Nanosystems 1 (Physics of Nano-Electronics)
This module handbook serves to describe contents, learning outcome, methods and examination type as well as linking to current dates for courses and module examination in the respective sections.
PH2091 is a semester module in English language at Master’s level which is offered in winter semester.
This module description is valid to SS 2013.
If not stated otherwise for export to a non-physics program the student workload is given in the following table.
|Total workload||Contact hours||Credits (ECTS)|
|150 h||75 h||5 CP|
Responsible coordinator of the module PH2091 is Alexander Holleitner.
Content, Learning Outcome and Preconditions
This module gives an overview over the electronic properties of nanoscale circuits and systems. After a topical and historic introduction, "top down" and "bottom-up" methods of nanolithography and -fabrication are presented. Then, the impact of the spatial confinement on the electronic states as well as the electronic transport properties of low-dimensional electron systems is discussed. Furthermore, phase-coherent transport phenomena, magneto quantum transport in low-dimensional electron systems, Coulomb blockade effects, single electron and single spin phenomena are presented. In addition, thermoelectric and optoelectronic phenomena in nanoscale circuits are introduced. A further emphasis is put on topical material systems, such as graphene, topological insulators, nanoparticles, single molecules and proteins, carbon nanotubes, and nanoscale semiconductor circuits.

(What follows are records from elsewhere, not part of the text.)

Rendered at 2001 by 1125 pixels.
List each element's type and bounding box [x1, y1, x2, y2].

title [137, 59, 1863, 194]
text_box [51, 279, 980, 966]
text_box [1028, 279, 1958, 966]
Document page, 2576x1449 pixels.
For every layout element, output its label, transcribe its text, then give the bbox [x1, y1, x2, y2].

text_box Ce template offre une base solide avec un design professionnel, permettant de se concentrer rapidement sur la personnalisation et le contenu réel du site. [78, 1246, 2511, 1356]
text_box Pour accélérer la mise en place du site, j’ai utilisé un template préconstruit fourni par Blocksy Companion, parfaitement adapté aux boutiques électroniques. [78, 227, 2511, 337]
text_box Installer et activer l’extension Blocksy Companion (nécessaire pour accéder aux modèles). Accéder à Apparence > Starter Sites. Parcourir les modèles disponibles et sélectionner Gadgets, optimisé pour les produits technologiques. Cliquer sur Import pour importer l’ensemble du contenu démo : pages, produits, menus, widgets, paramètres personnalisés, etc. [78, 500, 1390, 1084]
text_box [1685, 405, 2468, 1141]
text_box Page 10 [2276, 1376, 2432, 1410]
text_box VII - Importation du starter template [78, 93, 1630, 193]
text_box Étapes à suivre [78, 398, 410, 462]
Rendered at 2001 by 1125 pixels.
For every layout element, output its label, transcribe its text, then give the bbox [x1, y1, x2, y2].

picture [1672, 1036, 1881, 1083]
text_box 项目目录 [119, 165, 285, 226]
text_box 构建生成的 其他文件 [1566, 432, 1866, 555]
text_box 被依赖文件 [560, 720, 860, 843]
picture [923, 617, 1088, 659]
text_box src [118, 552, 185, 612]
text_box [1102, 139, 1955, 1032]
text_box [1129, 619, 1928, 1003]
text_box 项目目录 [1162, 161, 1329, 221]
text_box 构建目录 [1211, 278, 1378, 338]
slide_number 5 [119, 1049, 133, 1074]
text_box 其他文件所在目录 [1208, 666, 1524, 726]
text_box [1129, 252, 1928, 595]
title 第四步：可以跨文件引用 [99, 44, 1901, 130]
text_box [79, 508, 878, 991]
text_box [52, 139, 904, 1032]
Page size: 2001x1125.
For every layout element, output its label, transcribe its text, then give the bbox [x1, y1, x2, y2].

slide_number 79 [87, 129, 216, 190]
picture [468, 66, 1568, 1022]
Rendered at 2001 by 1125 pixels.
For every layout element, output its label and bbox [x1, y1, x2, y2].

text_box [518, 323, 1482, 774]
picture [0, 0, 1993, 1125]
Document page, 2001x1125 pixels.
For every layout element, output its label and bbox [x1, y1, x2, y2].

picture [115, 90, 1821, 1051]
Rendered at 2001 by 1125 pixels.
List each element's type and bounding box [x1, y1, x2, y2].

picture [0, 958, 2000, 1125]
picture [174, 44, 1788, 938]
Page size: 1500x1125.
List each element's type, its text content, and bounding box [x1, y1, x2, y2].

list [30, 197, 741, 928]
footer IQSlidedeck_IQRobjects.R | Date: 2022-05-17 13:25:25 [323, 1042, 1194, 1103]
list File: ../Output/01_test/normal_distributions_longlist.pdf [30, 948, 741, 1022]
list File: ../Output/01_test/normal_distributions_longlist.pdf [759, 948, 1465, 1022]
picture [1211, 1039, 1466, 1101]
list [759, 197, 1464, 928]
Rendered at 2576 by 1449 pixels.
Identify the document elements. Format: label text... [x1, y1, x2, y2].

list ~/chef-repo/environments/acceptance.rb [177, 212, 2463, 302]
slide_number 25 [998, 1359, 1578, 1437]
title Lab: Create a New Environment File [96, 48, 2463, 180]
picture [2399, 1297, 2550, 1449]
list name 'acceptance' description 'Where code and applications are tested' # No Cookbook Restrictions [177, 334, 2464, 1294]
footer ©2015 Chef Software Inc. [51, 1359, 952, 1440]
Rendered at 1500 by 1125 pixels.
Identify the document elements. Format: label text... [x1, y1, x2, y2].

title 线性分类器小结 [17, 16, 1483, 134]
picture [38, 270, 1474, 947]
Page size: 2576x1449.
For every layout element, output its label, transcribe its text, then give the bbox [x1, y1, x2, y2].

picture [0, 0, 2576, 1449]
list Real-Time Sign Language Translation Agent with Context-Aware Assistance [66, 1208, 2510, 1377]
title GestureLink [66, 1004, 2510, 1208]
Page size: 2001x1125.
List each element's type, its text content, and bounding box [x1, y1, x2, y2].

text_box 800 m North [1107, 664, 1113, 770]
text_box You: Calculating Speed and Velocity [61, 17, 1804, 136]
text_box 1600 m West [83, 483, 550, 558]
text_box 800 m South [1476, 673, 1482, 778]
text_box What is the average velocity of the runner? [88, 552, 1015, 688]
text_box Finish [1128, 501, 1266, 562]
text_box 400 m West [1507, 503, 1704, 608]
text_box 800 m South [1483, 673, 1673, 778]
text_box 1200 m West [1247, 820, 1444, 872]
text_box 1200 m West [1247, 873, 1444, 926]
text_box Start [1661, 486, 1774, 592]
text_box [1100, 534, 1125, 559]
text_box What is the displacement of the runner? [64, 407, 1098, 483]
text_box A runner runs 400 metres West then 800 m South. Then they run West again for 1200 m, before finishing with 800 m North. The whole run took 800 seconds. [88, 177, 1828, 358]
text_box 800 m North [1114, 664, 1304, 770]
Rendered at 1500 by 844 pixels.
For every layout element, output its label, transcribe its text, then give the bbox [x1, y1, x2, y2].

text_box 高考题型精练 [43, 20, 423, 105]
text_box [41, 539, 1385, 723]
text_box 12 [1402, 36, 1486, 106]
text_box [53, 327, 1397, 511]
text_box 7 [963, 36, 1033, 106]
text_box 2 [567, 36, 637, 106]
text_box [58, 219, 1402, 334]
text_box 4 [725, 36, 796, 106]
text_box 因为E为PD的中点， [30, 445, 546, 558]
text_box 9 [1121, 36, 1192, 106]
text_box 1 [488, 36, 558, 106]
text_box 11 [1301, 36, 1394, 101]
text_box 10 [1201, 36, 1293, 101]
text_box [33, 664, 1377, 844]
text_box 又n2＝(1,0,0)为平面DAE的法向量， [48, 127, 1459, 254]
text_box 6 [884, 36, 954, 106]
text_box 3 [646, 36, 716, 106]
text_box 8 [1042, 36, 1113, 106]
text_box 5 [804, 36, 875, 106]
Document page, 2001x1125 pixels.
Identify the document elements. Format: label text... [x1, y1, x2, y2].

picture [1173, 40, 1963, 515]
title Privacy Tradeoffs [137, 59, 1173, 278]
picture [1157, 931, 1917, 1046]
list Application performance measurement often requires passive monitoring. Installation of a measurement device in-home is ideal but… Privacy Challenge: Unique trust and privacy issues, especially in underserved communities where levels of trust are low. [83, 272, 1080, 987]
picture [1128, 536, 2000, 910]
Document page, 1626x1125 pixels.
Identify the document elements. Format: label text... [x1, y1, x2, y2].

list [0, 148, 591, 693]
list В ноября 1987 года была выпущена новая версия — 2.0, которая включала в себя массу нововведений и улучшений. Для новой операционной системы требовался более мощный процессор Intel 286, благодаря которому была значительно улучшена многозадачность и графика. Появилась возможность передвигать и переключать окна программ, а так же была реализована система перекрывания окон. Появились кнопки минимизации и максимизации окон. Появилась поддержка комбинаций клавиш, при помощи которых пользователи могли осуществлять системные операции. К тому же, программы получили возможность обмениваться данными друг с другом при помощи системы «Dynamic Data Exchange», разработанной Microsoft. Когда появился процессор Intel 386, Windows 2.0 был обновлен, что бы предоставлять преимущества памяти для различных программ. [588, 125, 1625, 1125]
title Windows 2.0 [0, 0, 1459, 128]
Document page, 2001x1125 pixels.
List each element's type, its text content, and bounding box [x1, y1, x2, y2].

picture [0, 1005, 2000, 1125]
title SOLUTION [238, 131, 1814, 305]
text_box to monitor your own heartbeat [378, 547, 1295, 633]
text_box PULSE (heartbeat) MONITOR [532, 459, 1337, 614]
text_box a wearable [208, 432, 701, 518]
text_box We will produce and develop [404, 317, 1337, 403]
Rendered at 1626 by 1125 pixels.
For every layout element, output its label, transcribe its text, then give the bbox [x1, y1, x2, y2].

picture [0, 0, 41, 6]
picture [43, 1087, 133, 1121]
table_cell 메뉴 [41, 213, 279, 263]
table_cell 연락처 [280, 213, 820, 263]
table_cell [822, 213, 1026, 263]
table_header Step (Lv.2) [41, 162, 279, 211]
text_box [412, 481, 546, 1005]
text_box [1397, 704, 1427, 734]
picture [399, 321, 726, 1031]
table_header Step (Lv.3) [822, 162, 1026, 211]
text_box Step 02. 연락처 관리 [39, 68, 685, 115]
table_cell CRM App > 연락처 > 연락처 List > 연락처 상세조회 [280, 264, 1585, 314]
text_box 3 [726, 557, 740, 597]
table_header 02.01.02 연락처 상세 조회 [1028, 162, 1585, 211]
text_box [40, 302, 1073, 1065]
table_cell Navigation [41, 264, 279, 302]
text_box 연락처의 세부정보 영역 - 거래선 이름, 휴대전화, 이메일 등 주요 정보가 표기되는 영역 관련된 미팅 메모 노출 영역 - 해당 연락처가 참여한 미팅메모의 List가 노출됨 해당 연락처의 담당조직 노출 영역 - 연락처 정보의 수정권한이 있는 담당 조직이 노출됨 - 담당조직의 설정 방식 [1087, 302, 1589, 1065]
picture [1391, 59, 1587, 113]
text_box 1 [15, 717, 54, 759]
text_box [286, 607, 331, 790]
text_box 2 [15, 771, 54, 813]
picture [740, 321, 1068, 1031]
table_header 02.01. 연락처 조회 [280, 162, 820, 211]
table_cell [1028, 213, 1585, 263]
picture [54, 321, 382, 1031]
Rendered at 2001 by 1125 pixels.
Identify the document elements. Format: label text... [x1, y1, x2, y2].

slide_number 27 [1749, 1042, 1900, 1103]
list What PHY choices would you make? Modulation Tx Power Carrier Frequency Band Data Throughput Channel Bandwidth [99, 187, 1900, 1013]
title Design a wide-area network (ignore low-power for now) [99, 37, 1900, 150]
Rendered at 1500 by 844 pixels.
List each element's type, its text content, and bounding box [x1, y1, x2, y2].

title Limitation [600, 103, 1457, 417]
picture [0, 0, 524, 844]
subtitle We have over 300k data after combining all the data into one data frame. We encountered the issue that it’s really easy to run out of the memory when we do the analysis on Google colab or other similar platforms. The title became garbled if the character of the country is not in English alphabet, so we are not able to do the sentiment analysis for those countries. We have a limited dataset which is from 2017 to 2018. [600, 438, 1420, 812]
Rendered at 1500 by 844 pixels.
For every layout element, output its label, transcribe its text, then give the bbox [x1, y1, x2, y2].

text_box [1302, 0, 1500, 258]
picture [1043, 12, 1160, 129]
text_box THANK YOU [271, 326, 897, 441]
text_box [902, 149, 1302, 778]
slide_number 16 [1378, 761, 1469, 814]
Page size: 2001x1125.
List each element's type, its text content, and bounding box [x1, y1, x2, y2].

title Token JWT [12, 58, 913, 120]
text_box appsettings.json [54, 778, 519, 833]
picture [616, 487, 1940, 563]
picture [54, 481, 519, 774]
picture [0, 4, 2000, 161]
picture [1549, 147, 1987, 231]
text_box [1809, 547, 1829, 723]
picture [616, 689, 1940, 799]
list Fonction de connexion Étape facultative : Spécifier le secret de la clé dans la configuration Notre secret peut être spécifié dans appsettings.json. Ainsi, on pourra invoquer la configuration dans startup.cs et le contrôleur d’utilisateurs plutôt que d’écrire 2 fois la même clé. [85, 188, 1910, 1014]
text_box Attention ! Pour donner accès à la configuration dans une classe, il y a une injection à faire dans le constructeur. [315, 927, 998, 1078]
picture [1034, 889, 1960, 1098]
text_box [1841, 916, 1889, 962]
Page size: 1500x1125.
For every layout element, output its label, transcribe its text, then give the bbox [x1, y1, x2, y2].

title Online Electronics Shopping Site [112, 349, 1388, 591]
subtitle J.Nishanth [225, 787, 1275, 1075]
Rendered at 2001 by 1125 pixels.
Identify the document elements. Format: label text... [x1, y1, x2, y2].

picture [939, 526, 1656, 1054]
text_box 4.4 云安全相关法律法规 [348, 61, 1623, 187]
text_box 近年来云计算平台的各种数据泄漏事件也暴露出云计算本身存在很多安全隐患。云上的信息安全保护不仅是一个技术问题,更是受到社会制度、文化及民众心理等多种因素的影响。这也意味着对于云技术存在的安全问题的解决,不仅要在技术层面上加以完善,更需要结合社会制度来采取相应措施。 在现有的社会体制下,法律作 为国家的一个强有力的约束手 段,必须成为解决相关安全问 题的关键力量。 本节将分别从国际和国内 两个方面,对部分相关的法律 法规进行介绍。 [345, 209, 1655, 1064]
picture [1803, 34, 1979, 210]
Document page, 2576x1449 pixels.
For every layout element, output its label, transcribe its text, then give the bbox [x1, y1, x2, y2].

After a successful participation of the module, the student is able to:
1) specify common "top down" and "bottom up" methods of nanofabrication.
2) discuss the impact of spatial confinement on the electronic properties of nanosystems.
3) explain and specify phase-coherent transport phenomena in nanoscale circuits.
4) explain magneto quantum transport phenomena such as the quantum Hall effect.
5) explain and specify single electron and single spin processes in solid state based nanosystems.
6) explain thermoelectric phenomena in nanoscale circuits.
7) differentiate between the different optically induced current contributions in nanoscale systems.
There are no access requirements beyond the ones for the master study.
Courses, Learning and Teaching Methods and Literature
Courses and Schedule
|VU||4||Nanosystems 1||Holleitner, A.||
singular or moved dates
Learning and Teaching Methods
lecture, beamer presentation, board work, exercises in individual and group work, discussion
Lecture script, practise sheets, accompanying internet site, complementary literature
J. H. Davies: The Physics of Low-Dimensional Semiconductors (Cambridge University Press, 1998),
T. Ihn, Semiconductor Nanostructures: Quantum states and electronic transport. (Oxford, 2010)
T. Heinzel: Mesoscopic Electronics in Solid State Nanostructures, (Wiley VCH, 2003),
C. Weisbuch and B. Vinter: Quantum Semiconductor Structures, (Academic Press-1991),
Bushan, Bharat (Editor): “Springer Handbook of Nanotechnology”, (2nd revised and extended edition)
Description of exams and course work
In an oral exam the learning outcome is tested using comprehension questions and sample problems.
In accordance with §12 (8) APSO the exam can be done as a written test. In this case the time duration is 60 minutes.
Remarks on associated module exams
The exam for this module can be taken together with the exam to the associated follow-up module PH2092: Nanosystems 2 / Nanosysteme 2 after the follwoing semester. In this case you need to register for both exams in the following semester.
The exam may be repeated at the end of the semester. There is a possibility to take the exam in the following semester.